Again small changes have made all the difference!
While I have shown just two carriers here, the same applies for literally any carrier on the market. It matters less WHICH carrier you have versus HOW you are using it.
Don’t get me wrong here – I am not suggesting we all go out and buy Bjorn Originals! There are big big differences between narrow and wide based carriers, in terms of how easy it is to get a great positioning for your baby and a comfortable carry for you. And in terms of how long those carriers will last you. Most narrow based carriers such as the Bjorn Original only really work from around 4-6 weeks until around 5-6 months after which they generally become too heavy and too uncomfortable even with the scarf trick. Whereas the vast majority of wide based carriers will last well until around 2-3 years of age. In fact you can just how well they fit a 3 year old here.

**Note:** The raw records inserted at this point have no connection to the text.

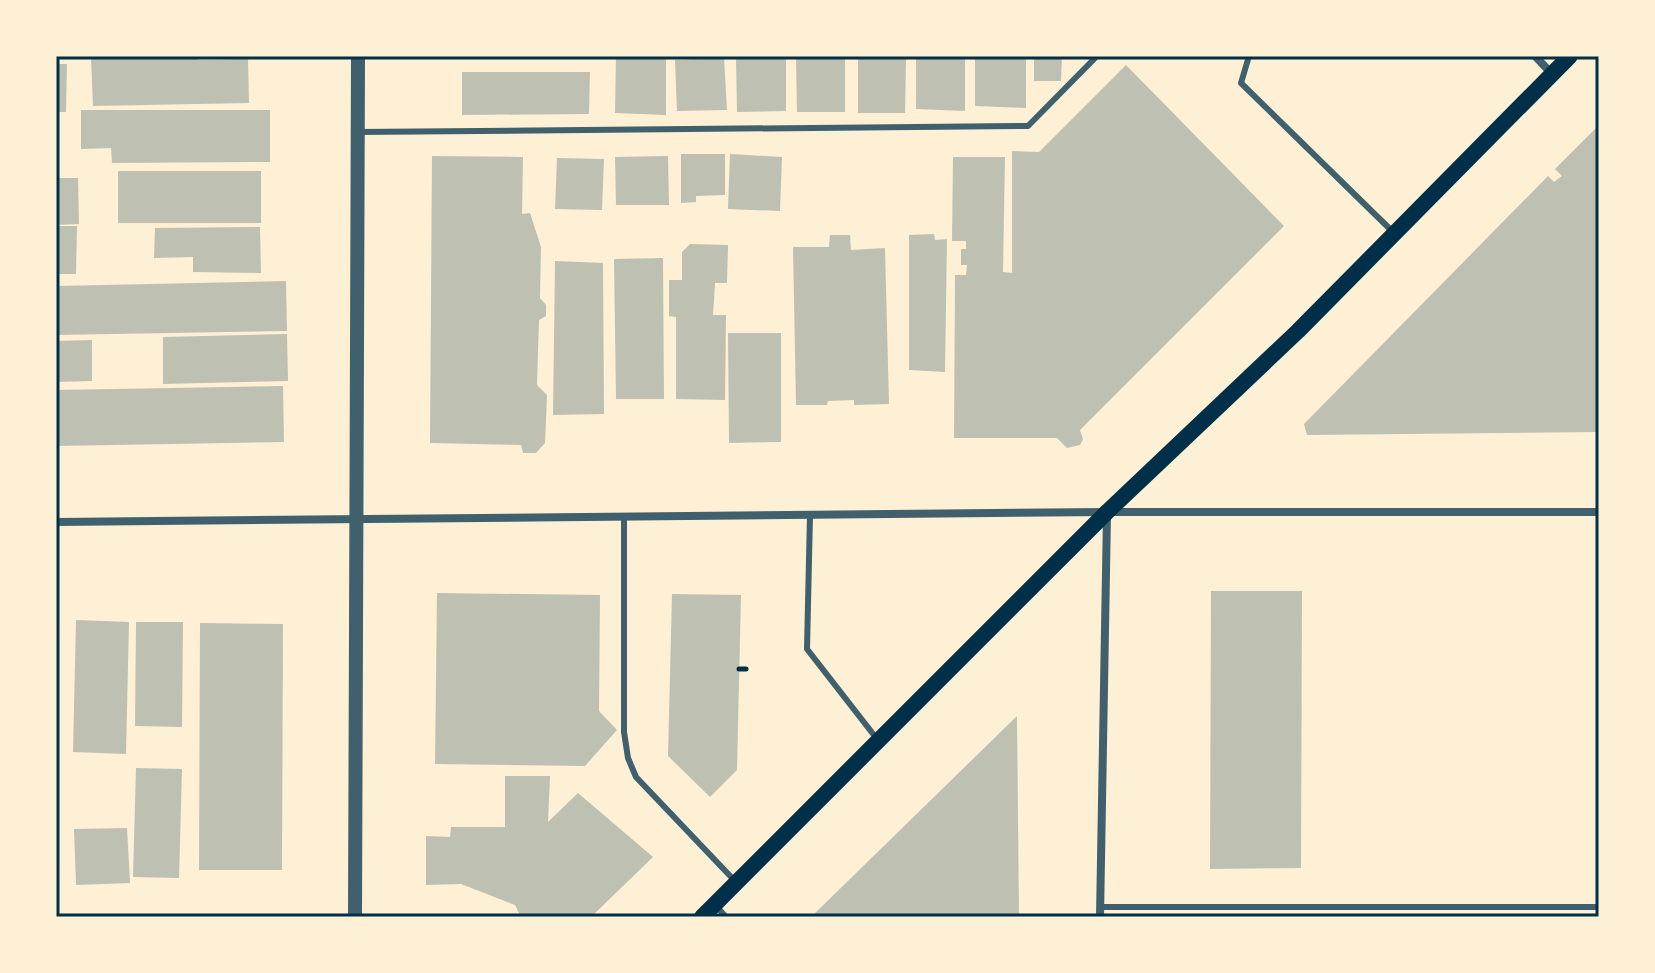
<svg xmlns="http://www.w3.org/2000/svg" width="1655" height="973" viewBox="0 0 1655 973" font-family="'Times New Roman',serif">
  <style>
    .building { fill: #bec0b2 }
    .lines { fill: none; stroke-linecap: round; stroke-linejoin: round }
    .path { stroke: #003049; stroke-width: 5 }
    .service { stroke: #3f606c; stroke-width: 6 }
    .minor { stroke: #3f606c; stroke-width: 8 }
    .tertiary { stroke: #3f606c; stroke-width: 14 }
    .secondary { stroke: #003049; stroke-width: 16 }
    .neatline { fill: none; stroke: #003049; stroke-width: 3 }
  </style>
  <rect width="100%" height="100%" fill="#fdf0d5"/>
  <g class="building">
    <polygon points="198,56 198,60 248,59 249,103 93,106 91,58"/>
    <polygon points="616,56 666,56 666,115 615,113"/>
    <polygon points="975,56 1026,56 1026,108 975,106"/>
    <polygon points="1034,56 1062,56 1061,81 1034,81"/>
    <polygon points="796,57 845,57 845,112 797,112"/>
    <polygon points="724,58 727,110 677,111 675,60"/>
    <polygon points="736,58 786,58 786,111 737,112"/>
    <polygon points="916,58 965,58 965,111 916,109"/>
    <polygon points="858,59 906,59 905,113 858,113"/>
    <polygon points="56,64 67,64 66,112 56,112"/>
    <polygon points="1126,65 1284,226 1080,430 1083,439 1080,445 1067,448 1057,438 954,438 955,275 966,275 967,265 961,265 961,249 966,249 966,241 952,241 953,157 1005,157 1003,272 1012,273 1012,151 1039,152"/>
    <polygon points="462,72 590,72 589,114 462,115"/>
    <polygon points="81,110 270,110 270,162 112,163 111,148 81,149"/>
    <polygon points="1599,125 1599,432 1307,435 1304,424 1548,176 1554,182 1562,176 1555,169"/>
    <polygon points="681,154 725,154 725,195 696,196 696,202 681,203"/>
    <polygon points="730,154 782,157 780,211 728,209"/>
    <polygon points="432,156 523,157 522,214 530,213 541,247 540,298 546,305 546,316 539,320 537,385 547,395 545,443 536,453 523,453 521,445 430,443"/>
    <polygon points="668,156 669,205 616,205 615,157"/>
    <polygon points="557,158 604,159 602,210 555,209"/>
    <rect x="118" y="171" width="143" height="52"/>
    <polygon points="56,178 78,178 79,224 56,225"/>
    <polygon points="56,226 77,226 76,274 56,274"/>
    <polygon points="260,227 261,273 193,272 193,257 154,258 155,228"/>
    <polygon points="934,234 935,240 947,239 945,372 909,370 909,235"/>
    <polygon points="830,235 850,235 851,250 885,248 889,404 854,405 854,400 828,401 827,405 796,405 793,247 829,247"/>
    <polygon points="690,244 728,245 727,283 715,283 713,315 726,315 725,400 676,399 676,317 669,316 669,280 682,280 682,252"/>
    <polygon points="663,258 664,399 616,399 614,259"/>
    <polygon points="555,261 603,263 604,414 553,415"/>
    <polygon points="286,281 287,331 56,335 56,286"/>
    <polygon points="728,333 781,333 781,442 729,443"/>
    <polygon points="287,334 288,381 163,384 163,337"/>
    <polygon points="92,340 92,381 56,382 56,341"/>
    <polygon points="283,386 284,442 56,446 56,390"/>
    <polygon points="1211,591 1302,591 1301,868 1210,869"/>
    <polygon points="437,593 600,595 599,711 617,730 585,766 435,764"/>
    <polygon points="672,594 741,595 737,770 710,797 668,756"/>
    <polygon points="76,620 129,622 126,754 73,752"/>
    <polygon points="136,622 183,622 182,727 135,726"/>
    <polygon points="200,623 283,624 282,870 199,870"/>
    <polygon points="1017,716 1019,917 811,917"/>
    <polygon points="136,768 182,769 179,878 133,877"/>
    <polygon points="505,776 550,776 548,822 578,793 653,857 591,917 521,917 515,905 461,884 426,885 426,836 450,837 451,827 505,827"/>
    <polygon points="127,828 130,883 76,885 74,829"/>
  </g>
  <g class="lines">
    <polyline class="path" points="739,669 746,669"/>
    <g class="service">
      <polyline points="1249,56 1241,83 1394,233"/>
      <polyline points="357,132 1028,126 1097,56"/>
      <polyline points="810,515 807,649 877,739"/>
      <polyline points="624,516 624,732 628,758 636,777 734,880"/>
      <polyline points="717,907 726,917"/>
      <polyline points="1100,907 1599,907"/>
    </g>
    <g class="minor">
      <polyline points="1535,56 1552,74"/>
      <polyline points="56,522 1107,512 1599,512"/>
      <polyline points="1100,917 1107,514"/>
    </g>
    <polyline class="tertiary" points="355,917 358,56"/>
    <polyline class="secondary" points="702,917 1107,512 1298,331 1570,56"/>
  </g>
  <rect width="1655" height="973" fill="none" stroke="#fdf0d5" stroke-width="116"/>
  <rect x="58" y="58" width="1539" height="857" class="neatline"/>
</svg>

These wide based carriers do vary in terms of how well they fit a newborn, with many working best from 4-6 months but there are an increasing number on the market that do fit newborns well such as the Ergo Adapt, Ergo Omni, Izmi, Mamaruga Zen sling and Tula free to grow to name a few. Hence I would always advise anyone purchasing a new buckle carrier to purchase a wide based carrier.
However, many people are given second hand carriers by friends, and often these are narrow based carriers such as the Bjorn Original (in fact, I would say nearly 50% of the time someone brings a sling that they have been given to one of my sessions its a Baby Bjorn Original!). While I wouldn’t advise spending money on one of these, anyone who is given one shouldn’t feel bad using it. Yes it won’t last as long as a wide based carrier, and yes it won’t be as comfortable for you as a wide based carrier but it does give you a flavour for carrying your baby! Following the advice above will make it more comfortable for you and your baby and gives you time to see how carrying your baby works for your family and how it can help you and then you can spend the money on buying your own carrier safe in the knowledge this is something that you’d like to do! In fact, I have worked with a great many parents who have used a newborn sling such as a stretchy wrap or a Caboo around the home for the fourth trimester period, then used a gifted Bjorn for a couple of months for out and about when their little one is starting to grow out of the stretchy or Caboo developmentally and then move onto a wide based buckle carrier around 5-6 months when baby fits into these better. Moral of the story – used correctly with a little help from a scarf, a narrow based carrier can have a time and a place.
There is no such thing as a “Bad Carrier”, only poor positioning or a carrier that that doesn’t fit well. No matter what carrier you have (or if you haven’t bought one yet) the best thing you can do, is go along to a sling library or visit your local consultant and get advice on how best to fit your carrier to you and baby.